> Work to complete:
Copy the lines of the records below word for word, leaving out the pictures.

(Source data)
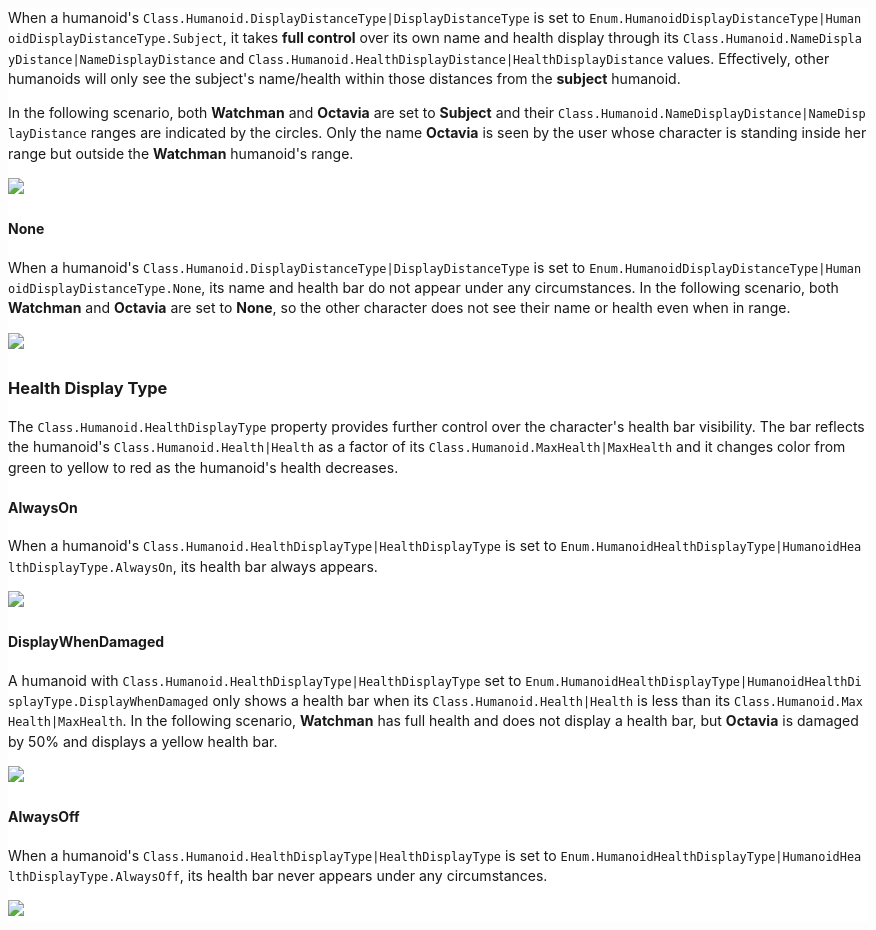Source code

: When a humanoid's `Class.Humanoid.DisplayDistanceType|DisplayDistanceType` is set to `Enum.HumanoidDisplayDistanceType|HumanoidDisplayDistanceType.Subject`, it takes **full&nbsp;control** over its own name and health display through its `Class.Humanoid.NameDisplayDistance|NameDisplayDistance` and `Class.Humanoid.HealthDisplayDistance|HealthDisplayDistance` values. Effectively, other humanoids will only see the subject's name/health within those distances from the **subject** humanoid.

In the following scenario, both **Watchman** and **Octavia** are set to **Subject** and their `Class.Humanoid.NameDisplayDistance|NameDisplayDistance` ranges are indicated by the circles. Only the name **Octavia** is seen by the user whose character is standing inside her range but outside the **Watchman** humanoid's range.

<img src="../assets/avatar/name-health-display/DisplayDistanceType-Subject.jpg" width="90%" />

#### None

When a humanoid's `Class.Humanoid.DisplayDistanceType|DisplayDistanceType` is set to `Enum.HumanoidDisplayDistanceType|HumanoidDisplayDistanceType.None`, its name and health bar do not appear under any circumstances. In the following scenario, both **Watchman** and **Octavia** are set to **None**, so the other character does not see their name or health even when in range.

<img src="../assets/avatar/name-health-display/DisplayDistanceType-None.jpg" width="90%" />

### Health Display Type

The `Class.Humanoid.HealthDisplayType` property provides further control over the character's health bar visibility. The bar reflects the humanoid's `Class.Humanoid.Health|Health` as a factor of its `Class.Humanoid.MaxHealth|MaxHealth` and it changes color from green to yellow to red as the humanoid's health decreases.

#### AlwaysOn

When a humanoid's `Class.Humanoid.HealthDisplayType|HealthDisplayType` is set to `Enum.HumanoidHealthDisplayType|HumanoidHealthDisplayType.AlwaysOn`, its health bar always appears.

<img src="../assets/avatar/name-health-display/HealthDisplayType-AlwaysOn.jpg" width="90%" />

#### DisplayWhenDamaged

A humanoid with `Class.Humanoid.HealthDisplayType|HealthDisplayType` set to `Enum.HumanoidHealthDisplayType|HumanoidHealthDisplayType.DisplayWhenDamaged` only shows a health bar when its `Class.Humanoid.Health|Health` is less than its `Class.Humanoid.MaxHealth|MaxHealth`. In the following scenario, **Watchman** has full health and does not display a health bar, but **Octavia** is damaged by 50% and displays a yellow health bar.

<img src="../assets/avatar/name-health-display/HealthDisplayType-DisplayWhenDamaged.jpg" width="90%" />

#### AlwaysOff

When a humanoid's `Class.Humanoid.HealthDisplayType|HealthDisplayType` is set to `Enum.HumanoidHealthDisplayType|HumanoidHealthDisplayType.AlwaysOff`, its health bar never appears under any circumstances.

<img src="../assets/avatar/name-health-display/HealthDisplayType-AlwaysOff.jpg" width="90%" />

> Expected answer:
Source code

: When a humanoid's `Class.Humanoid.DisplayDistanceType|DisplayDistanceType` is set to `Enum.HumanoidDisplayDistanceType|HumanoidDisplayDistanceType.Subject`, it takes **full&nbsp;control** over its own name and health display through its `Class.Humanoid.NameDisplayDistance|NameDisplayDistance` and `Class.Humanoid.HealthDisplayDistance|HealthDisplayDistance` values. Effectively, other humanoids will only see the subject's name/health within those distances from the **subject** humanoid.

In the following scenario, both **Watchman** and **Octavia** are set to **Subject** and their `Class.Humanoid.NameDisplayDistance|NameDisplayDistance` ranges are indicated by the circles. Only the name **Octavia** is seen by the user whose character is standing inside her range but outside the **Watchman** humanoid's range.

<img src="../assets/avatar/name-health-display/DisplayDistanceType-Subject.jpg" width="90%" />

#### None

When a humanoid's `Class.Humanoid.DisplayDistanceType|DisplayDistanceType` is set to `Enum.HumanoidDisplayDistanceType|HumanoidDisplayDistanceType.None`, its name and health bar do not appear under any circumstances. In the following scenario, both **Watchman** and **Octavia** are set to **None**, so the other character does not see their name or health even when in range.

<img src="../assets/avatar/name-health-display/DisplayDistanceType-None.jpg" width="90%" />

### Health Display Type

The `Class.Humanoid.HealthDisplayType` property provides further control over the character's health bar visibility. The bar reflects the humanoid's `Class.Humanoid.Health|Health` as a factor of its `Class.Humanoid.MaxHealth|MaxHealth` and it changes color from green to yellow to red as the humanoid's health decreases.

#### AlwaysOn

When a humanoid's `Class.Humanoid.HealthDisplayType|HealthDisplayType` is set to `Enum.HumanoidHealthDisplayType|HumanoidHealthDisplayType.AlwaysOn`, its health bar always appears.

<img src="../assets/avatar/name-health-display/HealthDisplayType-AlwaysOn.jpg" width="90%" />

#### DisplayWhenDamaged

A humanoid with `Class.Humanoid.HealthDisplayType|HealthDisplayType` set to `Enum.HumanoidHealthDisplayType|HumanoidHealthDisplayType.DisplayWhenDamaged` only shows a health bar when its `Class.Humanoid.Health|Health` is less than its `Class.Humanoid.MaxHealth|MaxHealth`. In the following scenario, **Watchman** has full health and does not display a health bar, but **Octavia** is damaged by 50% and displays a yellow health bar.

<img src="../assets/avatar/name-health-display/HealthDisplayType-DisplayWhenDamaged.jpg" width="90%" />

#### AlwaysOff

When a humanoid's `Class.Humanoid.HealthDisplayType|HealthDisplayType` is set to `Enum.HumanoidHealthDisplayType|HumanoidHealthDisplayType.AlwaysOff`, its health bar never appears under any circumstances.

<img src="../assets/avatar/name-health-display/HealthDisplayType-AlwaysOff.jpg" width="90%" />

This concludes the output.